Ja, wij vinden dit heerlijk – wij die uit de stad komen (drukte, stank, plastic troep op de grond, graffiti, verloedering…). Wij ademen hier. Wij beseffen niet wat de winters voor mensen als Victor en Fernande betekenen. Verveling, gevoel van verlatenheid… .
Ze hebben iets tegen mijn ceder
Over die ceder van mij. Ik vond dat sommige takken elkaar in de weg zaten. Ik begon erover met Victor. Het was de eerste zomer dat ik boven verbleef. Hij bleek bereid om met zijn elektrische zaag die paar takken weg te halen, om ze dan vervolgens in stukken te zagen, voor de open haard (niet dat het boven aan hout ontbrak!). Toen hij klaar was zei hij plotseling: “Zullen we de hele boom maar niet omkappen?” Ik dacht toen nog dat hij een grap maakte. Ja, toen nog wel, maar al gauw niet meer. Want het waren geen grapjes, wanneer hij over mijn ceder begon. Hij, of Fernande, of ook sommige andere oude mensen in het dorp. “Pas op, het kan hier lelijk stormen. Die ceder zou best eens om kunnen vallen – op uw huis.” “Kijk, ziet u het puntje van de ceder – hoe die scheef staat? Dat is sinds die wervelstorm van vorige maand.” En ze kwamen er maar op terug. Wat hadden ze toch tegen mijn ceder? Ik bevond me boven, in mijn huis, die nacht vlak na kerstmis 1999 dat over Frankrijk de orkaan raasde. Het grote bos boven loeide, mijn ceder zuchtte, piepte - kraakte een beetje. De volgende morgen stond hij nog recht overeind. “Kijk, die grote spar bij de Castagnets – als een lucifer in twee stukken gebroken. Net niet dat die op hun schuur is gevallen. Als ik u was, die ceder van u…” “Ja maar, die ceder van mij, die heeft nu juist de storm doorstaan.”

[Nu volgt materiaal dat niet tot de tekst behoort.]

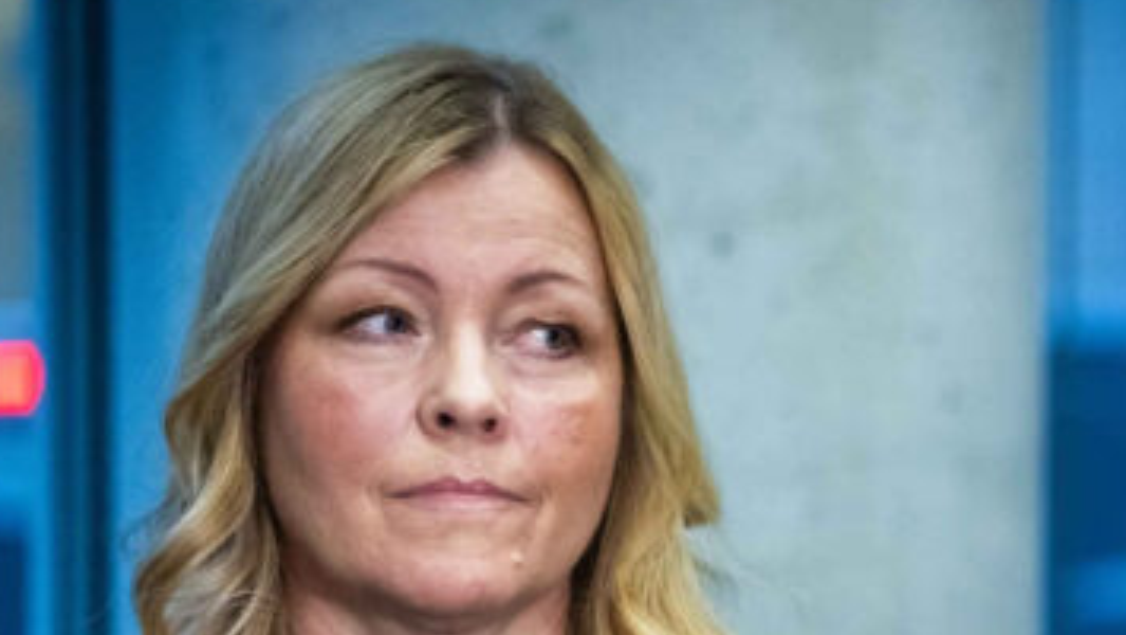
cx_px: 967
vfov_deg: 3.7
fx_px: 9767
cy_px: 664
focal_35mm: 327
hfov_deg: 6.6
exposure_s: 1/250
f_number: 4
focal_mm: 154
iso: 6400
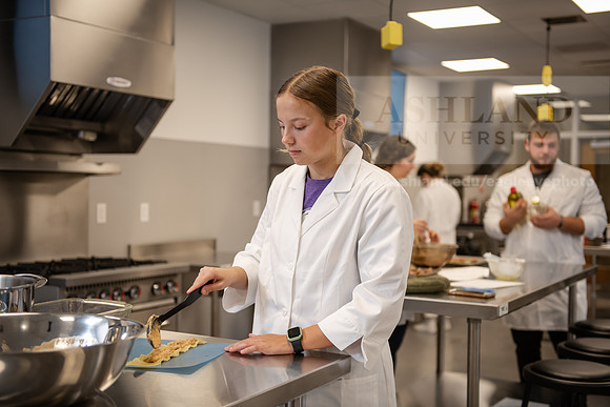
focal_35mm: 48
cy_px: 204
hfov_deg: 41.1
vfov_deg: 28.1
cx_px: 305
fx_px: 813
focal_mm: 48
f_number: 2.8
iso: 500
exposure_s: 1/200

Alsof we hier niet genoeg bomen hebben!
Victor was al dood (en Fernande bijna ze lag in het ziekenhuis) toen ik eindelijk ontdekte wat er met mijn ceder mis was. Met de ceder op zich was natuurlijk helemaal niets mis. Een jonge, sterke boom. En dat ceders niet tot de oorspronkelijke Pyreneeën-vegetatie behoren, dat was ook niet de kwestie. Nee, wat de mensen ergerde, dat was domweg het feit dat die ceder er was. Dat iemand het in zijn hoofd had gehaald die ceder daar neer te zetten. Dat had de vorige eigenaar gedaan, vijfentwintig jaar geleden, toen hij nog geregeld met zijn vrouw boven vakantie kwam houden. Een hele onderneming. Ze waren met een vrachtwagen de boom uit de boomkwekerij komen halen. Maar wat? Heeft een mens dan niet het recht in zijn tuin te planten wat hij wil? Ja-ja… Op een middag kwam mijn directe buurvrouw, de vrouw van de enige boer van het dorp, met een vergeelde zwart-wit foto bij mij aanzetten. De foto dateerde van de jaren twintig van de twintigste eeuw. Ze had de foto in een schoenendoos gevonden. Omdat mijn huis erop stond had ze gedacht dat ik het wel leuk zou vinden om de foto te hebben. Natuurlijk vond ik dat leuk! Wat viel mij op, toen ik de foto bekeek? Dat was dat de weilanden met de koeien tot veel verder in de hoogte liepen dan nu. Anders gezegd, het bos begon toen veel hoger. Wat erop duidt er in die tijd in en om het dorp veel meer bedrijvigheid was – ja, omdat er meer mensen waren. Hoe vaak had ik dat Victor en Fernande niet horen zeggen, horen verzuchten? Ik zag het met mijn eigen ogen bevestigd. En ik geloof dat ik ze toen pas echt ben gaan begrijpen. Dat prachtige bos boven, dat met de jaren steeds verder tot beneden afzakt, bijna tot de eerste huizen, voor mensen als Victor en Fernande – als er iets verloedering is, dan is het dat. Verwaarlozing, verloedering, laisser-aller. En dan komt me daar iemand zomaar met veel poeha een boom planten – en niet zomaar een boom - een ceder. En iedereen weet dat ceders enorm worden. Alsof we hier niet genoeg bomen hebben! Bomen boven, bomen beneden – twee bossen die elkaar naderen. Help, we stikken! Hebben we echt nog een boom erbij nodig? Arme ceder – ceder te veel…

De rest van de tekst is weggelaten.